The other famous heresy trial from our history, which was not just a church trial, as they are all these days, but was the very last time that someone in America had a public trial for heresy, happened a little earlier. Universalist Abner Kneeland, one of our great heroes for his utopianism and radical theology, was actually tried and convicted and sent to prison for five years in 1845, as well as being dismissed from ministerial fellowship. He got in trouble for writing the following, among other things, “I believe that the whole universe is NATURE, and that the word NATURE embraces the whole universe, and that God and Nature, so far as we can attach any rational idea to either, are perfectly synonymous terms. Hence I am not an Atheist, but a Pantheist; that is, instead of believing there is no God, I believe that in the abstract, all is God;….” They still called him an atheist, and the public went after him. The Boston Unitarians and Universalists were humiliated by the jailing of Kneeland, and some tried to get him released, but to no avail. After he served his time, Kneeland left Massachusetts and started a utopian community in Iowa. He has helped us to expand our beliefs and we are greatly indebted to Abner Kneeland.

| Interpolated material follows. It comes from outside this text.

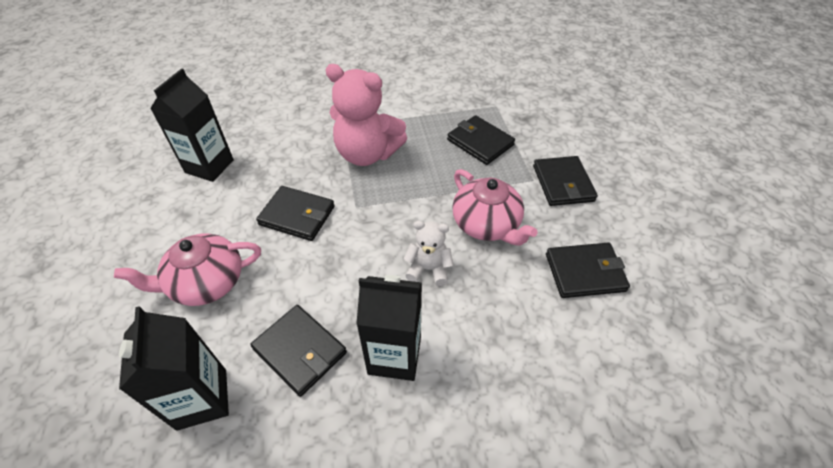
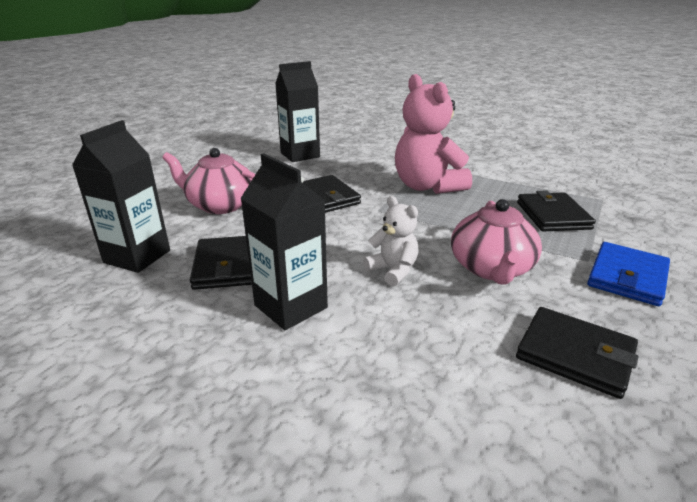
camera: 40 degrees right, 20 degrees down
(563, 183) = (627, 277): black wallet -> blue wallet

Now you have heard the worst, the past that we don’t like to talk about, since we think of ourselves as such accepting folks, and we are, mostly. We didn’t kill or jail anybody in the name of our religion, but we didn’t always live up to our shining beacon of freedom and acceptance, either, when it came to ourselves. They say you have to understand and own your past in order to move on, and to not repeat your old mistakes. We are not at all likely to charge anyone with heresy, but we do sometimes behave in ways that betray our non-acceptance of others. The religious stance of acceptance is quite a difficult one, and we have to keep working on our open and accepting sides, and keep busting up any smugness or exclusivity that we may be harboring.
If heresy is about choosing, we are fairly happy heretics. We just have to remember to keep letting everyone else choose, too. If we choose atheism, agnosticism, theism, pantheism, panentheism, or none of the above, we have to be clear that those around us can choose any or none of the above as well, and be honored and respected for their choices. If we choose to act, or believe, or be, in any way that we have found to be just right for us, we have to remember that another way may be just right for someone else. The forming of an in-crowd or the actions of a judgmental individualist can destroy the fabric of community. We have an amazing variety contained within our midst, something to be proud of, to celebrate. We happy heretics need to embrace and cherish and respect the many different choices that live amongst us. So may it be. Amen.